There are plenty of sex and drugs (including a PCP-heroin combo called Atlanta Dog that sounded absolutely terrifying) , but the parts of the book that most stuck out to me, as a fan and as someone who's no stranger to life on the road, were the quieter moments. The author makes no bones about the complex nature of his relationship with his father—when they were on the road, "Dad" felt too familiar and "Waylon" too distant, so Terry settled on calling him "the Ol' Man"—but his love and respect for the man shines through the simple prose.

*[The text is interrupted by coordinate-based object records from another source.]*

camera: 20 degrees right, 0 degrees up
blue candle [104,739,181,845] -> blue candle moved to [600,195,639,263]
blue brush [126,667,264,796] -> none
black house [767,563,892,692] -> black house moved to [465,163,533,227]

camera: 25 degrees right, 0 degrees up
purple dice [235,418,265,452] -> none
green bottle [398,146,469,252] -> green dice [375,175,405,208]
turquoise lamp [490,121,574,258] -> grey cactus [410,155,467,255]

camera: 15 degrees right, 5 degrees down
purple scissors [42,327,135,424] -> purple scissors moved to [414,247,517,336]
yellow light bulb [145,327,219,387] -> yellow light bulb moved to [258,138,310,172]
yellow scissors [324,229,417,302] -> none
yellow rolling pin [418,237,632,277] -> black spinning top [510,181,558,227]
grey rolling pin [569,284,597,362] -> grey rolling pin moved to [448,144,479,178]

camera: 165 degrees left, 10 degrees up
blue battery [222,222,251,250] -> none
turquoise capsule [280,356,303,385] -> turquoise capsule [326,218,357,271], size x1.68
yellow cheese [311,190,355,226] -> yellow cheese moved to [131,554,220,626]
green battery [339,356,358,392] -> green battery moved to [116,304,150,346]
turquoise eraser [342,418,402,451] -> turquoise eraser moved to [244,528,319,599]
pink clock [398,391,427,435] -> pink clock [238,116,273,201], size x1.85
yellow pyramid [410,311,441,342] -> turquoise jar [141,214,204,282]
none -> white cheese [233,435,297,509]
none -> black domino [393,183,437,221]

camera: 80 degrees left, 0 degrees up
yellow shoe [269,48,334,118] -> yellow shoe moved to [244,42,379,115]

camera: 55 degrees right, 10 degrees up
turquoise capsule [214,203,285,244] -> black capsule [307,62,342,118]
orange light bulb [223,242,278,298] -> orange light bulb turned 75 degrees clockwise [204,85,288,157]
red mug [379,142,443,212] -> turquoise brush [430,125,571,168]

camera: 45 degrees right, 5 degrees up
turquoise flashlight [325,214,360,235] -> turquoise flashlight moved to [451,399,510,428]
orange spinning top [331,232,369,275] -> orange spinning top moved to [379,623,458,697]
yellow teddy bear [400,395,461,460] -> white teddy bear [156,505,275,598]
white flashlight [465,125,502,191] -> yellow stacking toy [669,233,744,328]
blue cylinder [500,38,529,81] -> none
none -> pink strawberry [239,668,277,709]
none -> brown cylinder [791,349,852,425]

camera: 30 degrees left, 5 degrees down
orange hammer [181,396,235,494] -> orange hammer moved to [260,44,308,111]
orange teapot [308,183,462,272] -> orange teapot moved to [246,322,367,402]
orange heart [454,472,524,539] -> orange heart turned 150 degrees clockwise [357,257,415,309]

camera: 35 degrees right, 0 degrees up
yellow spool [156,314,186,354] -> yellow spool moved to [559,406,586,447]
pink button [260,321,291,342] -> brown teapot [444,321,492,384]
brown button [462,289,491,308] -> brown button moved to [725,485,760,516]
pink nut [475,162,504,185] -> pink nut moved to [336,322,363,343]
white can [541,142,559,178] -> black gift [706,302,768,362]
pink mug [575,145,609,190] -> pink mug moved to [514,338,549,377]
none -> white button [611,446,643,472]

The best stories are the ones that focused on little things, like finding out that Waylon got the idea or his iconic "W" logo from a Gene Autry film, or that he liked to mess with his crew by sneaking into their bathrooms and going wild with the Super Glue, or that he was friends with Muhammad Ali, or that Johnny Cash, playing, amateur photographer, had snapped family portraits of Waylon and his kin on a group trip to Jamaica.

The author doesn't pull any punches on his own misbehavior, either, and while his writing is more functional than lyrical, Waylon: Tales of My Outlaw Dad is a quick, fun read that offers the reader an intimate look inside a world that doesn't exist anymore—which is probably for the best, because it's hard to imagine any modern musician being half as tough or living nearly as wild as the Ol' Man and living to tell about it!